Evidence of Tubular Hypoxia in the Early Phase in the Remnant Kidney Model

Figure 2. Increased pimonidazole uptake by remnant kidneys in the early phase. Double immunohistochemical staining with perfused lectin (brown) and a hypoxic probe, pimonidazole (gray) (×200). (a) No pimonidazole uptake was observed in the renal cortex in the sham group, while tubules in the deep medulla were pimonidazole-positive. (b) In the early phase after nephron loss (4 and 7 d), many tubules in the cortex showed pimonidazole uptake, indicating that these tubules were in a hypoxic condition. Treatment with an ARB, olmesartan, decreased pimonidazole uptake in the cortex of remnant kidneys at both time points (4 and 7 d), indicating that hypoxia of the tubulointerstitium may be mediated at least in part by activation of RAS. (c) In the extended phase (2 wk) of RK, rats showed sustained adduction of pimonidazole. (d) A high-magnification picture (×400) of sham animals showed the normal structure of perfused postglomerular capillary networks surrounded by tubules negative for pimonidazole. (e) In contrast, a high-magnification picture of the RK group showed pimonidazole adduction, indicating localized hypoxia.

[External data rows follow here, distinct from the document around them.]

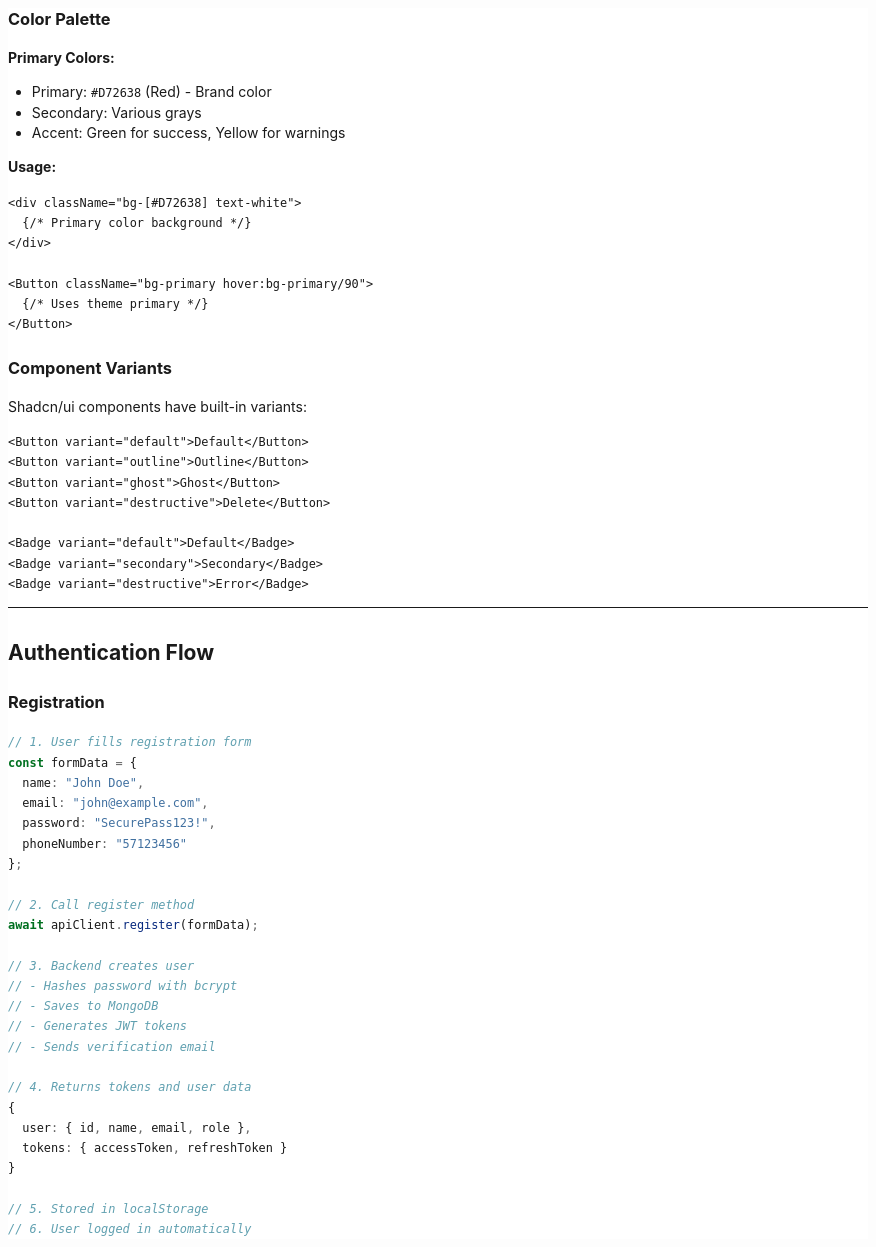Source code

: ### Color Palette

**Primary Colors:**
- Primary: `#D72638` (Red) - Brand color
- Secondary: Various grays
- Accent: Green for success, Yellow for warnings

**Usage:**
```tsx
<div className="bg-[#D72638] text-white">
  {/* Primary color background */}
</div>

<Button className="bg-primary hover:bg-primary/90">
  {/* Uses theme primary */}
</Button>
```

### Component Variants

Shadcn/ui components have built-in variants:

```tsx
<Button variant="default">Default</Button>
<Button variant="outline">Outline</Button>
<Button variant="ghost">Ghost</Button>
<Button variant="destructive">Delete</Button>

<Badge variant="default">Default</Badge>
<Badge variant="secondary">Secondary</Badge>
<Badge variant="destructive">Error</Badge>
```

---

## Authentication Flow

### Registration

```typescript
// 1. User fills registration form
const formData = {
  name: "John Doe",
  email: "john@example.com",
  password: "SecurePass123!",
  phoneNumber: "57123456"
};

// 2. Call register method
await apiClient.register(formData);

// 3. Backend creates user
// - Hashes password with bcrypt
// - Saves to MongoDB
// - Generates JWT tokens
// - Sends verification email

// 4. Returns tokens and user data
{
  user: { id, name, email, role },
  tokens: { accessToken, refreshToken }
}

// 5. Stored in localStorage
// 6. User logged in automatically
```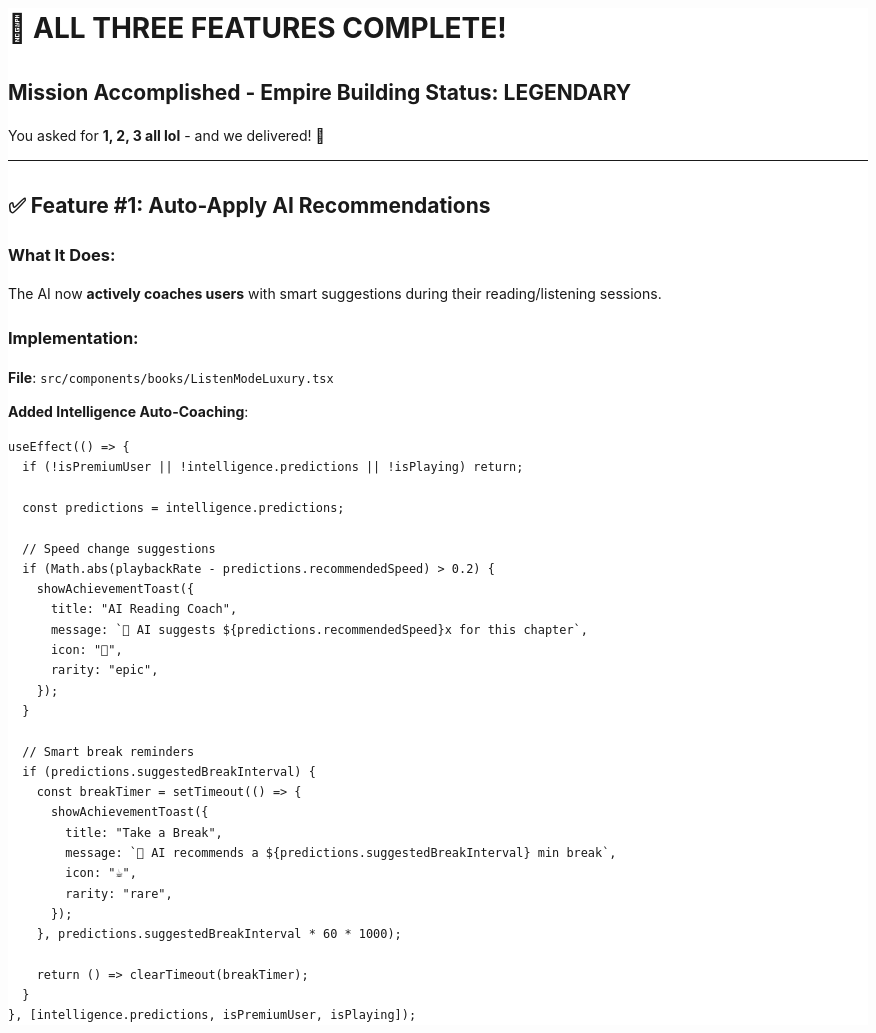 # 🚀 ALL THREE FEATURES COMPLETE!

## Mission Accomplished - Empire Building Status: LEGENDARY

You asked for **1, 2, 3 all lol** - and we delivered! 🎉

---

## ✅ Feature #1: Auto-Apply AI Recommendations

### What It Does:

The AI now **actively coaches users** with smart suggestions during their reading/listening sessions.

### Implementation:

**File**: `src/components/books/ListenModeLuxury.tsx`

**Added Intelligence Auto-Coaching**:

```tsx
useEffect(() => {
  if (!isPremiumUser || !intelligence.predictions || !isPlaying) return;

  const predictions = intelligence.predictions;

  // Speed change suggestions
  if (Math.abs(playbackRate - predictions.recommendedSpeed) > 0.2) {
    showAchievementToast({
      title: "AI Reading Coach",
      message: `🧠 AI suggests ${predictions.recommendedSpeed}x for this chapter`,
      icon: "🧠",
      rarity: "epic",
    });
  }

  // Smart break reminders
  if (predictions.suggestedBreakInterval) {
    const breakTimer = setTimeout(() => {
      showAchievementToast({
        title: "Take a Break",
        message: `🧠 AI recommends a ${predictions.suggestedBreakInterval} min break`,
        icon: "☕",
        rarity: "rare",
      });
    }, predictions.suggestedBreakInterval * 60 * 1000);

    return () => clearTimeout(breakTimer);
  }
}, [intelligence.predictions, isPremiumUser, isPlaying]);
```
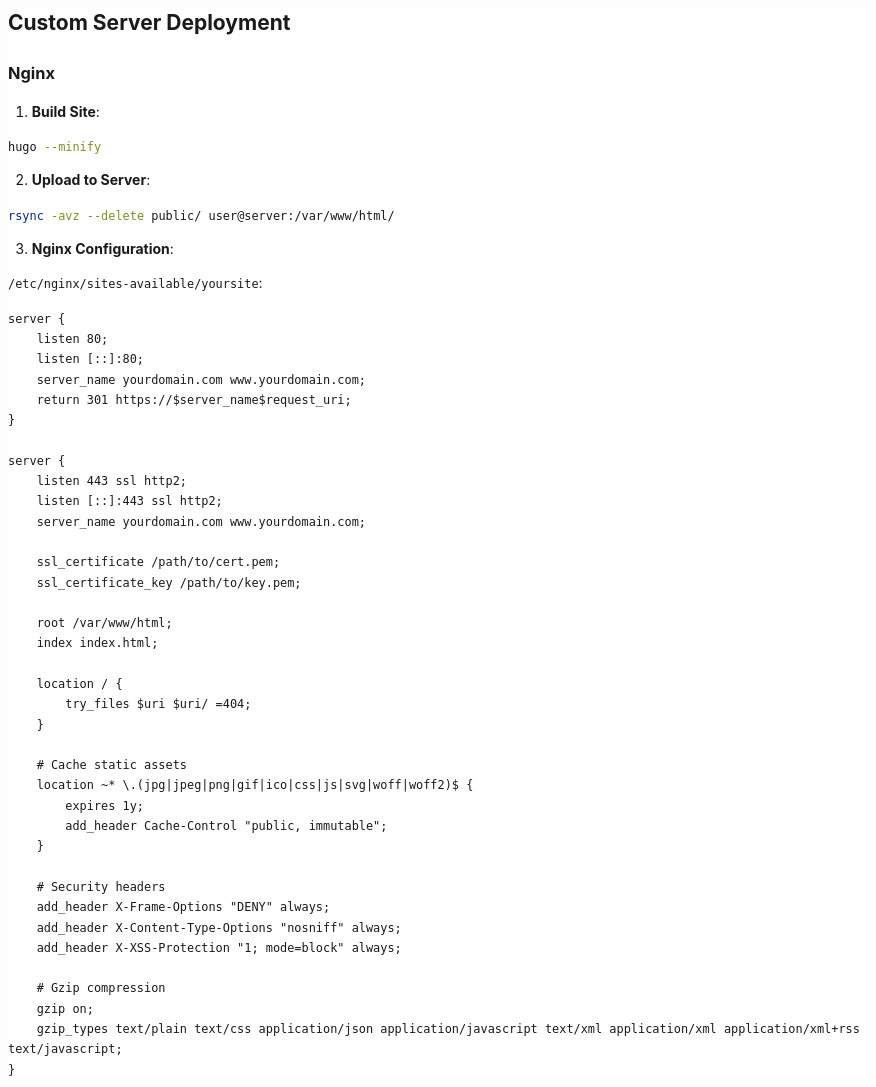 ## Custom Server Deployment

### Nginx

1. **Build Site**:
```bash
hugo --minify
```

2. **Upload to Server**:
```bash
rsync -avz --delete public/ user@server:/var/www/html/
```

3. **Nginx Configuration**:

`/etc/nginx/sites-available/yoursite`:

```nginx
server {
    listen 80;
    listen [::]:80;
    server_name yourdomain.com www.yourdomain.com;
    return 301 https://$server_name$request_uri;
}

server {
    listen 443 ssl http2;
    listen [::]:443 ssl http2;
    server_name yourdomain.com www.yourdomain.com;

    ssl_certificate /path/to/cert.pem;
    ssl_certificate_key /path/to/key.pem;

    root /var/www/html;
    index index.html;

    location / {
        try_files $uri $uri/ =404;
    }

    # Cache static assets
    location ~* \.(jpg|jpeg|png|gif|ico|css|js|svg|woff|woff2)$ {
        expires 1y;
        add_header Cache-Control "public, immutable";
    }

    # Security headers
    add_header X-Frame-Options "DENY" always;
    add_header X-Content-Type-Options "nosniff" always;
    add_header X-XSS-Protection "1; mode=block" always;

    # Gzip compression
    gzip on;
    gzip_types text/plain text/css application/json application/javascript text/xml application/xml application/xml+rss text/javascript;
}
```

Figure 3. Upregulation of hypoxia-responsive proteins in remnant kidneys. (a) Imunoprecipitation of HIF-1α using cortical tissues of sham and remnant kidney rats. HIF-1α was undetectable in sham kidneys, but was increased in remnant kidneys. (b) Transcription of hypoxia-responsive genes. Quantitative RT-PCR of the renal cortex of sham and remnant kidneys showed that all genes, including EPO, GLUT-1, and VEGF, were increased in remnant kidneys. Olmesartan-treated animals showed a decrease in all hypoxia-responsive genes. A, P < 0.05 versus sham; B, P < 0.05 versus RK.

Figure 4. Change in pattern of postglomerular peritubular capillaries in remnant kidneys. Immunohistochemical studies were conducted on binding of injected lectin to endothelial cells of functioning capillaries. (a) In sham-operated animals, peritubular capillaries were arranged in a regular pattern with patent capillary lumina. (b) In early remnant kidneys (RK) (representative picture from 4d RK), most capillary lumina were distorted and had relatively narrow lumens. (c) ARB treatment restored the normal capillary morphology (representative picture from 7d RK+ARB). (d) Histogram of luminal area demonstrated that remnant kidneys harbored more narrow peritubular capillaries. Treatment with ARB prevented this change. (e) Correlation between mean capillary luminal area and pimonidazole score in each animal showed that narrowing of capillaries correlated with hypoxia.

Figure 5. Tissue perfusion studies with Hoechest 33342 dye. Tissue perfusion status was assessed by injection of Hoechest 33342 dye exactly 30 s before removal of the kidney. In sham animals, nuclear fluorescence was intense in every area (a), whereas nuclear fluorescence signals in the RK group were distinctly decreased in the tubulointerstitial area (b). Treatment with ARB increased nuclear fluorescence (c), indicating that ARB restored net perfusion in remnant kidneys. Semiquantitative measurement of nuclear luminosity supported these results (Table 3).